Certaines gens prononcent tracóą, comme à Nendaz;

Grim. tracólą.

 

 

dóta (che)

Avoir des soupçons

 

Che dótaé pa dé nó,

il n’avait pas de doute sur nous;

 

che dóté pa kyè l’è i frare a rlwi kyè l’a fé chin,

il ne pense pas que c’est son frère qui a fait cela.

 

a pôo

En face, à la portée.

Va pye iną chou a morale, wéi t’éi fran a pôo pó aa mountą chou ó mówę,

va donc sur ce mur, là tu es bien à portée pour monter sur le mulet;

nó métrin a tabla outré préi dou le, charé méi a pôo dou maadó,

nous mettrons la table près du lit, là elle sera plus à la portée du malade.

 

En face . Absol.

Ha mijon l’è pa ën dé rlwa a pôo,

cette maison n’est pas située dans un endroit bien accessible;

a Tsandowën n’avwi tsanta ó pówé di Dalon. – Vwéi, ma l’è a pôo,

à Chandolin on entend chanter le coq depuis Daillon. – Oui, mais c’est en face.

 

 

debreva: vendre

Carte

v.a.
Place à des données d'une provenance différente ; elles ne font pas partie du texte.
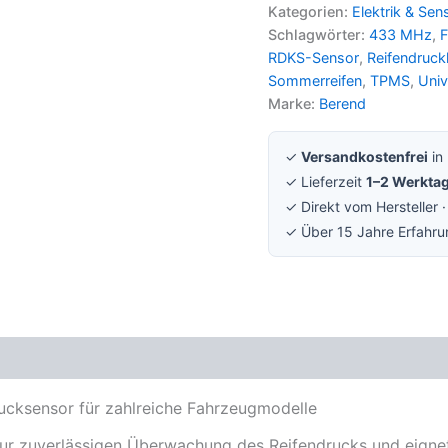
Kategorien:
Elektrik & Sen
Schlagwörter:
433 MHz
,
F
RDKS-Sensor
,
Reifendruck
Sommerreifen
,
TPMS
,
Univ
Marke:
Berend
✓
Versandkostenfrei
in
✓ Lieferzeit
1–2 Werkta
✓ Direkt vom Hersteller 
✓ Über 15 Jahre Erfahr
Rezensionen (0)
cksensor für zahlreiche Fahrzeugmodelle
 zuverlässigen Überwachung des Reifendrucks und eignet s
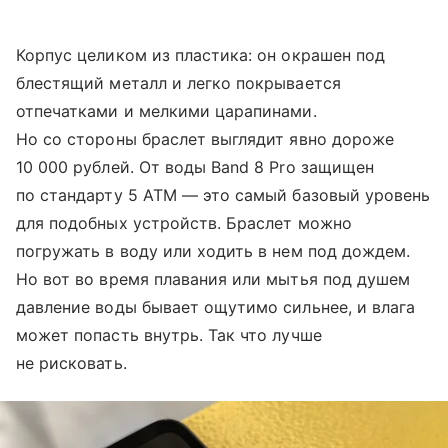
Корпус целиком из пластика: он окрашен под
блестящий металл и легко покрывается
отпечатками и мелкими царапинами.
Но со стороны браслет выглядит явно дороже
10 000 рублей. От воды Band 8 Pro защищен
по стандарту 5 ATM — это самый базовый уровень
для подобных устройств. Браслет можно
погружать в воду или ходить в нем под дождем.
Но вот во время плавания или мытья под душем
давление воды бывает ощутимо сильнее, и влага
может попасть внутрь. Так что лучше
не рисковать.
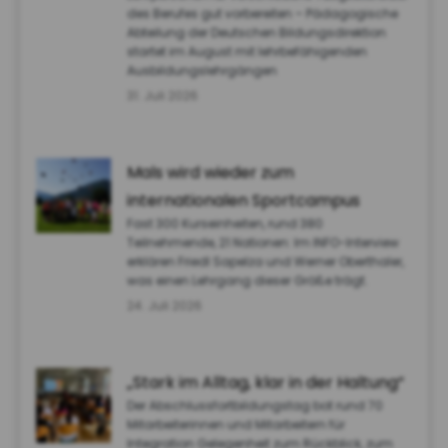
des Berufes gut vorbereiten – Pädagogische
Abteilung der Deutschen Bildungsdirektion
startet im August mit lehrbefähigenden
Ausbildungslehrgängen
31. Juli 2026
Mals wird wieder zum
internationalen Sportcampus
Fast 300 Kurseinheiten, rund 380
Teilnehmende, 21 Nationen: Im INFO-Interview
erklären Friedl Sapelza und Werner Oberthaler,
was einen Lehrgang dieser Größe trägt.
24. Juli 2026
„Stark im Alltag, klar in der Haltung“
Der Abschlussfortbildungstag bot rund 70
Mitarbeiterinnen und Mitarbeitern für
Integration Gelegenheit zum Rückblick, zum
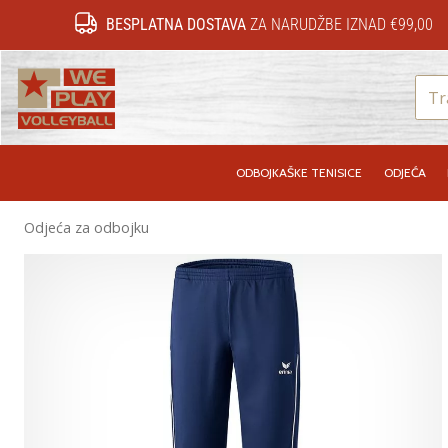
BESPLATNA DOSTAVA
ZA NARUDŽBE IZNAD €99,00
WePlayVolleyball.hr
ODBOJKAŠKE TENISICE
ODJEĆA
Odjeća za odbojku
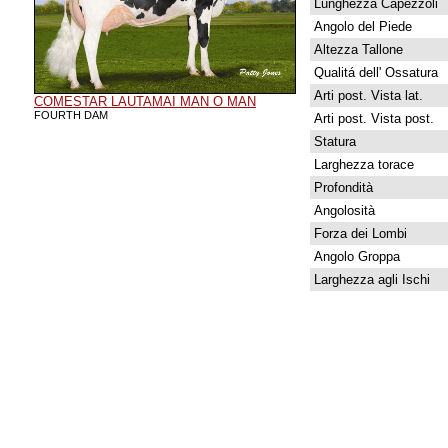
Lunghezza Capezzoli
Angolo del Piede
Altezza Tallone
Qualitá dell' Ossatura
Arti post. Vista lat.
COMESTAR LAUTAMAI MAN O MAN
FOURTH DAM
Arti post. Vista post.
Statura
Larghezza torace
Profondità
Angolosità
Forza dei Lombi
Angolo Groppa
Larghezza agli Ischi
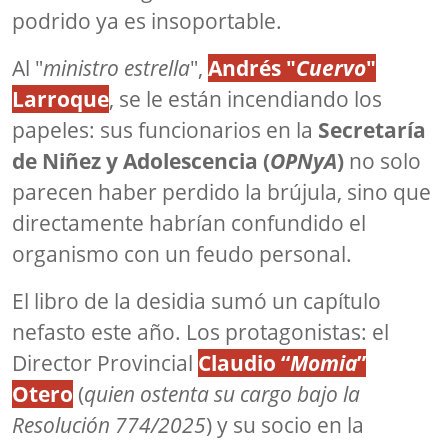
podrido ya es insoportable.
Al "
ministro estrella
",
Andrés "
Cuervo
"
Larroque
, se le están incendiando los
papeles: sus funcionarios en la
Secretaría
de Niñez y Adolescencia (
OPNyA
)
no solo
parecen haber perdido la brújula, sino que
directamente habrían confundido el
organismo con un feudo personal.
El libro de la desidia sumó un capítulo
nefasto este año. Los protagonistas: el
Director Provincial
Claudio “
Momia
”
Otero
(
quien ostenta su cargo bajo la
Resolución 774/2025
) y su socio en la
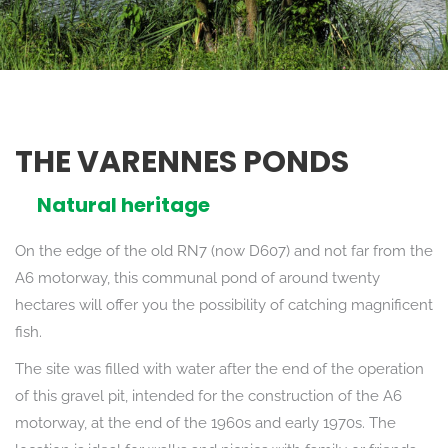
THE VARENNES PONDS
Natural heritage
On the edge of the old RN7 (now D607) and not far from the
A6 motorway, this communal pond of around twenty
hectares will offer you the possibility of catching magnificent
fish.
The site was filled with water after the end of the operation
of this gravel pit, intended for the construction of the A6
motorway, at the end of the 1960s and early 1970s. The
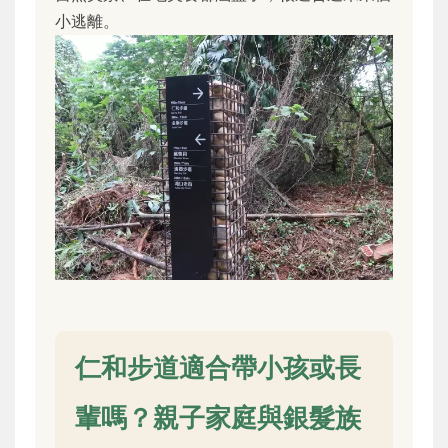
小逃離。
仁和步道適合帶小孩或長
輩嗎？親子家庭與銀髮族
I bën kyè l’an debreva pindan rlôo vya, le bien qu’ils ont vendu pendant leur vie; l’an debreva ó bën da féna, ils ont vendu le bien de la femme.

 

debrenyósa: démêler / se séparer

Carte

v. a. Démêler, débrouiller, ën plache d’ai é pi byin debrenyósa, oun vi óra hé damé reboféi cómin i motse, au lieu qu’elles aient les cheveux bien démêlés, on voit maintenant les dames ébouriffées comme des éperviers. || V.r. Se séparer. Falïé pa che debrenyósa ba ā gara, il ne fallait pas se séparer à la gare et partir chacun de son côté. || Voy. brenyósa.

 

bochye

bochyę, v. n. Frapper des coups avec les doigts, le poing à une porte, à une paroi.

 

Cwi boche t-e a porta?

qui est-ce qui frappe à la porte?

 

N’ën avwi, bochyę contr’a pari,

nous avons entendu frapper contre la paroi.

 

Avec un complément :

L’an bochyą tré có° »,

on a frappé trois coups.

 

ch’étanpa

étanpą, v. r.

Se mettre en position pour pousser, pour résister à une poussée.

 

Fóou nó į-étanpą contra porta pó pa ó-t-achyę enį derën,

il faut nous appuyer contre la porte pour ne pas le laisser entrer.

 

étanpą, v. r.

Se maintenir, maintenir son droit.

 

Cha prou ch’étanpą,

il sait bien se défendre.

 

manca

Ch’ën mankyé oun bó w’ädzó: Il s’en faut de beaucoup

 

man’ca, man’caé: manqué / défectueux

 

man’ca: se rompre
Che w’étchyéwa venyeché a manca: si l’échelle allait se rompre / se rompait.